EXERCISE REQUIREMENTS: When you repeat the entries below, keep each word exactly as it is and drop the pictures.

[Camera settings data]
※ ※ ※
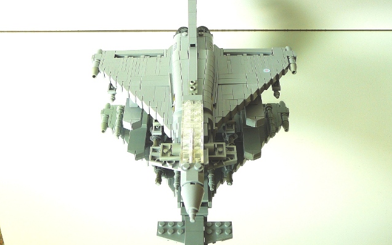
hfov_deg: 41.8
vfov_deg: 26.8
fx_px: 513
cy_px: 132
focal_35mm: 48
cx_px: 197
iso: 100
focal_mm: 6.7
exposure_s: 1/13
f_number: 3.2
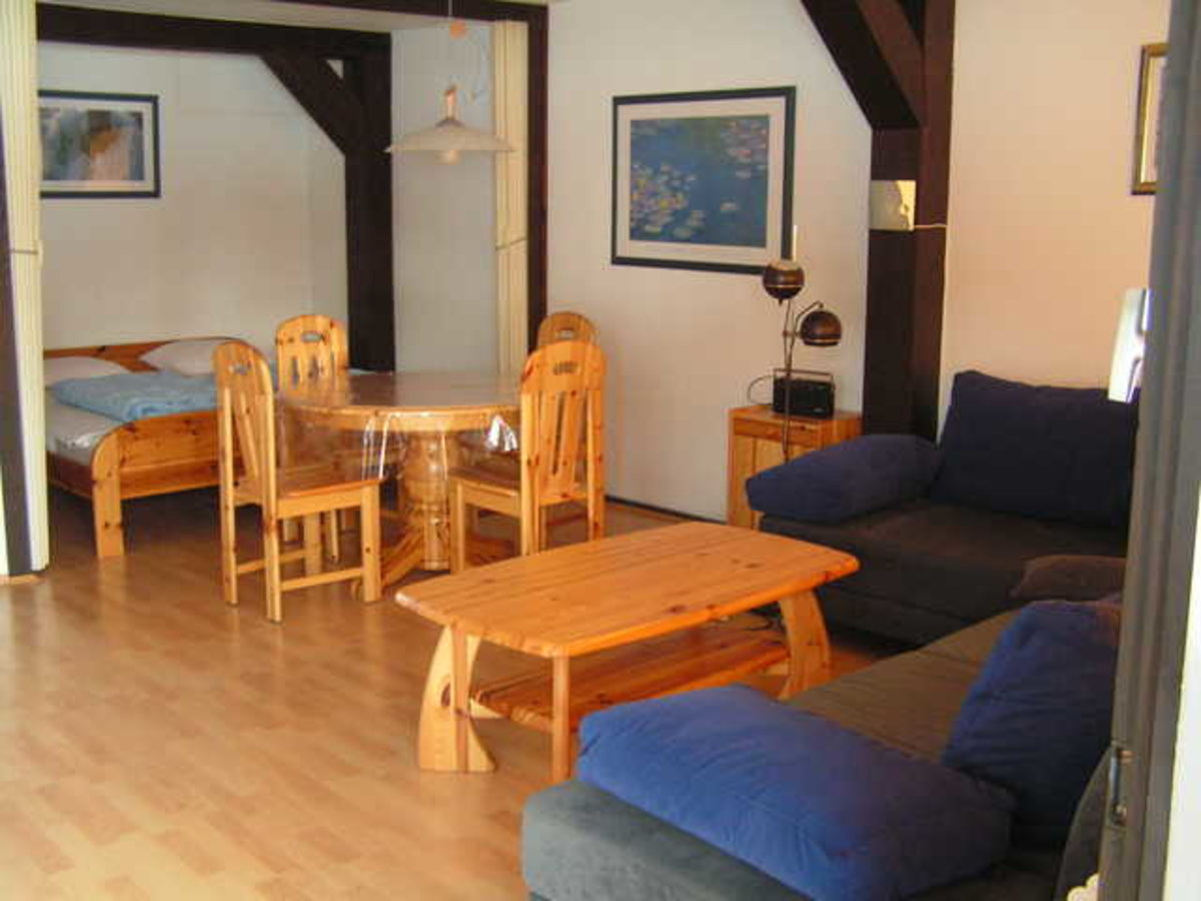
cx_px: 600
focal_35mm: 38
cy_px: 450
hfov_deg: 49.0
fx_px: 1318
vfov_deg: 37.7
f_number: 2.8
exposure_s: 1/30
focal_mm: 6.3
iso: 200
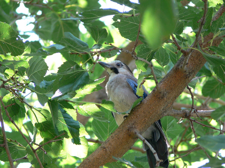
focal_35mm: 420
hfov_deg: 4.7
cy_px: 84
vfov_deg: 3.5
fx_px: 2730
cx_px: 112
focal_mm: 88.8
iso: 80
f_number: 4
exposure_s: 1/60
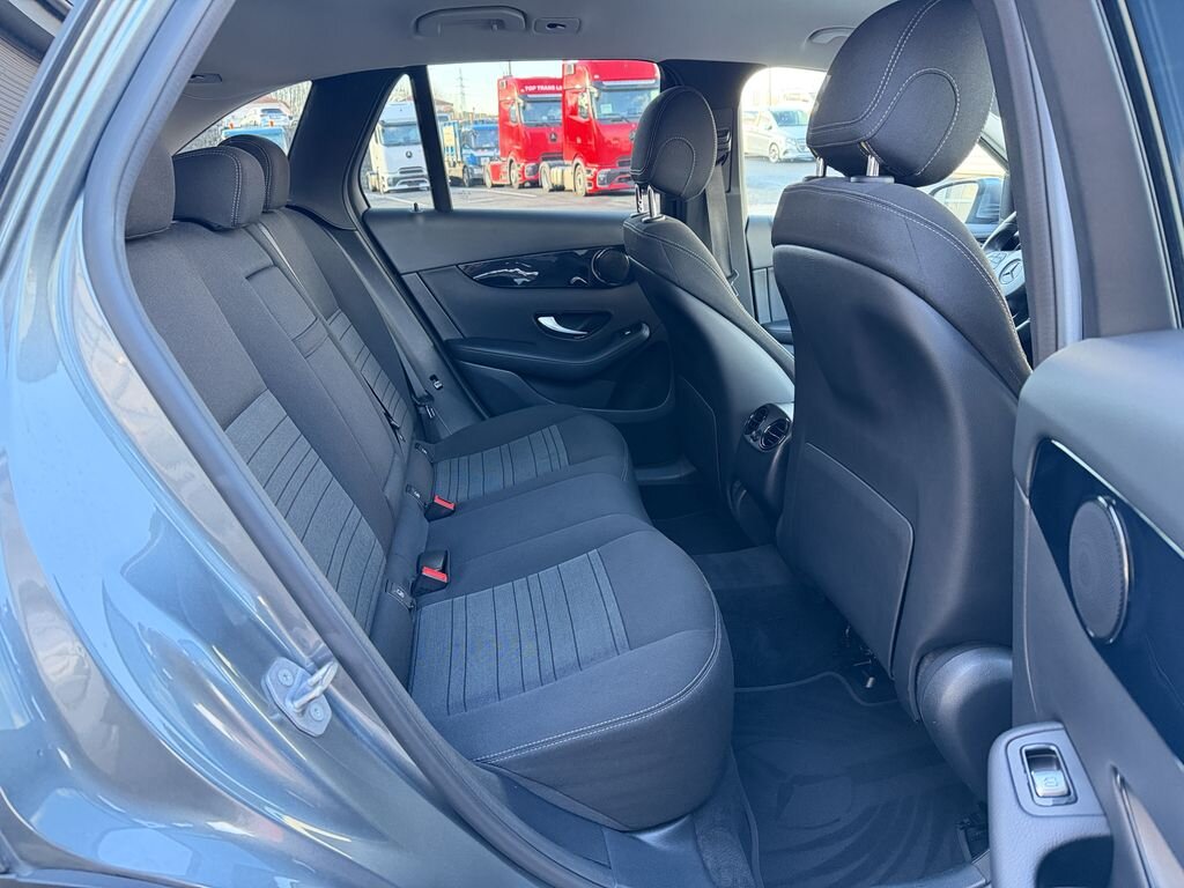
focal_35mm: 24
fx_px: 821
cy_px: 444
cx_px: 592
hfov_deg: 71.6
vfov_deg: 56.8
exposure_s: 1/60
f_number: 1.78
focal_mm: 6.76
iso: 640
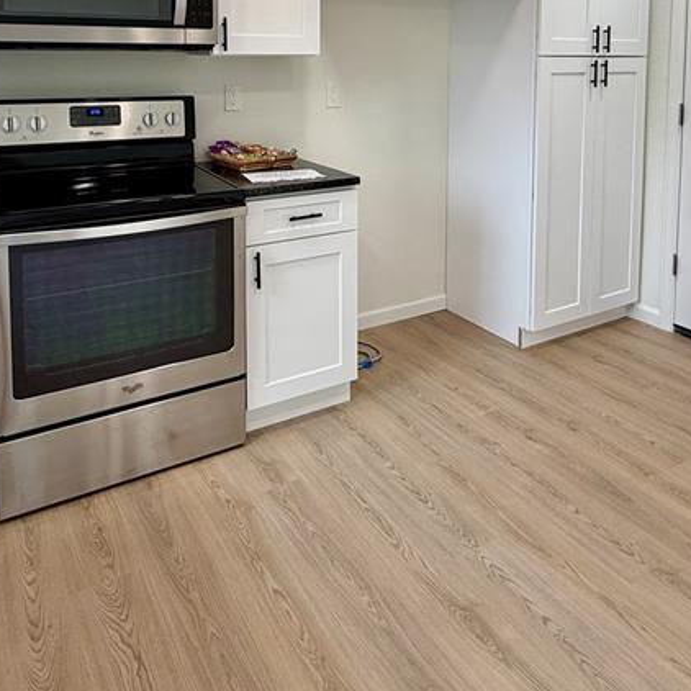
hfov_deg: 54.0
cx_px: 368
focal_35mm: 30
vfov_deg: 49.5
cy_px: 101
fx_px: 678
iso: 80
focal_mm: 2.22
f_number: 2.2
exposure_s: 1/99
※ ※ ※
RESPONSE:
hfov_deg: 41.8
vfov_deg: 26.8
fx_px: 513
cy_px: 132
focal_35mm: 48
cx_px: 197
iso: 100
focal_mm: 6.7
exposure_s: 1/13
f_number: 3.2
cx_px: 600
focal_35mm: 38
cy_px: 450
hfov_deg: 49.0
fx_px: 1318
vfov_deg: 37.7
f_number: 2.8
exposure_s: 1/30
focal_mm: 6.3
iso: 200
focal_35mm: 420
hfov_deg: 4.7
cy_px: 84
vfov_deg: 3.5
fx_px: 2730
cx_px: 112
focal_mm: 88.8
iso: 80
f_number: 4
exposure_s: 1/60
focal_35mm: 24
fx_px: 821
cy_px: 444
cx_px: 592
hfov_deg: 71.6
vfov_deg: 56.8
exposure_s: 1/60
f_number: 1.78
focal_mm: 6.76
iso: 640
hfov_deg: 54.0
cx_px: 368
focal_35mm: 30
vfov_deg: 49.5
cy_px: 101
fx_px: 678
iso: 80
focal_mm: 2.22
f_number: 2.2
exposure_s: 1/99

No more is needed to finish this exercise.